The indifference point is found by equating the EPS of the two alternatives:

$$\frac{(EBIT - I_1)(1-t) - PD_1}{E_1} = \frac{(EBIT - I_2)(1-t) - PD_2}{E_2}$$

Where:

  • EBIT = indifference point (the unknown to solve for)
  • E₁, E₂ = number of equity shares under Alternative 1 / 2
  • I₁, I₂ = interest charges under Alternative 1 / 2
  • PD₁, PD₂ = preference dividend under Alternative 1 / 2
  • t = tax rate

## Decision Rule — which plan to choose?

ConditionChoose
Expected EBIT < Indifference PointPlan with lower fixed financial cost
Expected EBIT > Indifference PointPlan with higher fixed financial cost
Expected EBIT = Indifference PointEither plan (EPS is identical)

Intuition: at higher expected EBIT levels, the firm can comfortably bear higher fixed financial cost and benefit from trading on equity; at lower EBIT levels, fixed financial cost is a burden, so the safer (lower fixed-cost) plan wins.

## When the indifference point cannot be calculated

When the number of equity shares under both alternatives is equal, AND:

1. The fixed financial cost of one alternative is always more than the other — then one plan's EPS is always greater, so the lines never cross.

2. The fixed financial cost of both alternatives is equal — then EPS is always identical under both, so there is no single crossing point.

Worked example

### Example 1

Setting up the equation: Suppose Plan A is all-equity (I₁ = 0, PD₁ = 0, E₁ shares) and Plan B uses debt (interest I₂, E₂ < E₁ shares, PD₂ = 0).
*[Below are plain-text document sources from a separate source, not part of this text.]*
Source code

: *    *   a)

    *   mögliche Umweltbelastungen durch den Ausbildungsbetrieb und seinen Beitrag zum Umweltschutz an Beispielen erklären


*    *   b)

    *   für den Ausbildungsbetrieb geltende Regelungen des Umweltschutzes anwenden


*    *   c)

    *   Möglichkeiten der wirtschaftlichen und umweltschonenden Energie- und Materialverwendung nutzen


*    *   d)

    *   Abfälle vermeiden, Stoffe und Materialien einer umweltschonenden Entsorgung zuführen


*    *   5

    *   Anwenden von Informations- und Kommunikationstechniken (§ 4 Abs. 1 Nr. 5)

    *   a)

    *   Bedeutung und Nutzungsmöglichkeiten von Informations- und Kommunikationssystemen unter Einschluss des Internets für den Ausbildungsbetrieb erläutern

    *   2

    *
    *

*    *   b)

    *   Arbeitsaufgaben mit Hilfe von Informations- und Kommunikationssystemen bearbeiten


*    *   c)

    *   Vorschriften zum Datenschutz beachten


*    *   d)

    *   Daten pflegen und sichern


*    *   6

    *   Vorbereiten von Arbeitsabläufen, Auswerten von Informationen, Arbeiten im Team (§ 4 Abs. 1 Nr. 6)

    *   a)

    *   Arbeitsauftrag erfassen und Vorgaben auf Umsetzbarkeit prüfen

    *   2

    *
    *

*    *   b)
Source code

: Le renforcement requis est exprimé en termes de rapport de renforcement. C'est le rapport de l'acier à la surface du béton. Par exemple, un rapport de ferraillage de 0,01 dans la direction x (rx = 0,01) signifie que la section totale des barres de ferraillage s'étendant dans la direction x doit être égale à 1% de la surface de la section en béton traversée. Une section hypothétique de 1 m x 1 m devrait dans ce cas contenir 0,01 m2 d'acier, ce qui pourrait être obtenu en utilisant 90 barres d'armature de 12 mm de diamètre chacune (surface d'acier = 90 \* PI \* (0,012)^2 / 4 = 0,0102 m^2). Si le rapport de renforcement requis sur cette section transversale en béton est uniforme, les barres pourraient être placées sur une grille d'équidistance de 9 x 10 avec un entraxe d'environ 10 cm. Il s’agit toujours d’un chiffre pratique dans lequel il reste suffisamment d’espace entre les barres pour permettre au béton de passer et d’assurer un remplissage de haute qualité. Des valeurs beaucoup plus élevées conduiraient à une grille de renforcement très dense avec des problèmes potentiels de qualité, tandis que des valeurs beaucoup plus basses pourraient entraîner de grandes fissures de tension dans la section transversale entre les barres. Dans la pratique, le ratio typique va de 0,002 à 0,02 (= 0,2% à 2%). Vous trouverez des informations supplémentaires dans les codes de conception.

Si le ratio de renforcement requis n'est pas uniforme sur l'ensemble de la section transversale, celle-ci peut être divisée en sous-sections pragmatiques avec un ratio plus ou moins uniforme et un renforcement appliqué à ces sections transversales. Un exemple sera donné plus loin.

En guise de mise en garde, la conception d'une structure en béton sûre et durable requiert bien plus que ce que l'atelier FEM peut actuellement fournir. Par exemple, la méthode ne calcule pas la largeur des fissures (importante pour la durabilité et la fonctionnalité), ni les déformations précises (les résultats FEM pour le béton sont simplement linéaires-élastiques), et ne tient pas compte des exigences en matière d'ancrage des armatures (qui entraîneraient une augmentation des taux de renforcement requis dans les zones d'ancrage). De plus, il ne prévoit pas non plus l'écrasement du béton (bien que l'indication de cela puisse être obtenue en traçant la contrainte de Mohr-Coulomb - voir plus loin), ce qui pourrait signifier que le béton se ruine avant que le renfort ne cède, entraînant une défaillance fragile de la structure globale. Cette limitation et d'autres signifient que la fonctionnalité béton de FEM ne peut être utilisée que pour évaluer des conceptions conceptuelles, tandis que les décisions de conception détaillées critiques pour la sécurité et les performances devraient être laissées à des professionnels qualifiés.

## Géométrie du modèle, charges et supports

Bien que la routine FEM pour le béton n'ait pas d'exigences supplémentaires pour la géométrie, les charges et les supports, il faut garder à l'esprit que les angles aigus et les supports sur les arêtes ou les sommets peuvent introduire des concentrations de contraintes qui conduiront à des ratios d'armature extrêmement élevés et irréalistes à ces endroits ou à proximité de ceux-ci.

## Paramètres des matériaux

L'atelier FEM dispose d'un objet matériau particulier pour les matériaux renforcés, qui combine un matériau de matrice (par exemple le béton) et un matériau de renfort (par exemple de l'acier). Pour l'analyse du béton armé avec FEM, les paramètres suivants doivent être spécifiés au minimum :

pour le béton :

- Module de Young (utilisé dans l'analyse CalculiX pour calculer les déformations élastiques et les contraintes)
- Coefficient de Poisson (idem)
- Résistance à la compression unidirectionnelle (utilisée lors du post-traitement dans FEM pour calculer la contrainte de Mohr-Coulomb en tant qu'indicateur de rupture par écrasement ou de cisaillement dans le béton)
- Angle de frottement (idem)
Equate (EBIT)(1−t)/E₁ = (EBIT − I₂)(1−t)/E₂ and solve for EBIT to get the indifference level. If actual expected EBIT exceeds this, prefer the debt plan (Plan B, higher fixed financial cost).

⚠️ Common exam mistakes

  • Forgetting to subtract preference dividend (PD) — note PD is not multiplied by (1 − t) in this formula because it is already an after-tax appropriation.
  • Reversing the decision rule — when expected EBIT is HIGH, choose the plan with HIGHER fixed financial cost (not lower).
  • Trying to compute an indifference point when the two plans have equal shares and equal/always-higher fixed financial cost — it does not exist in those cases.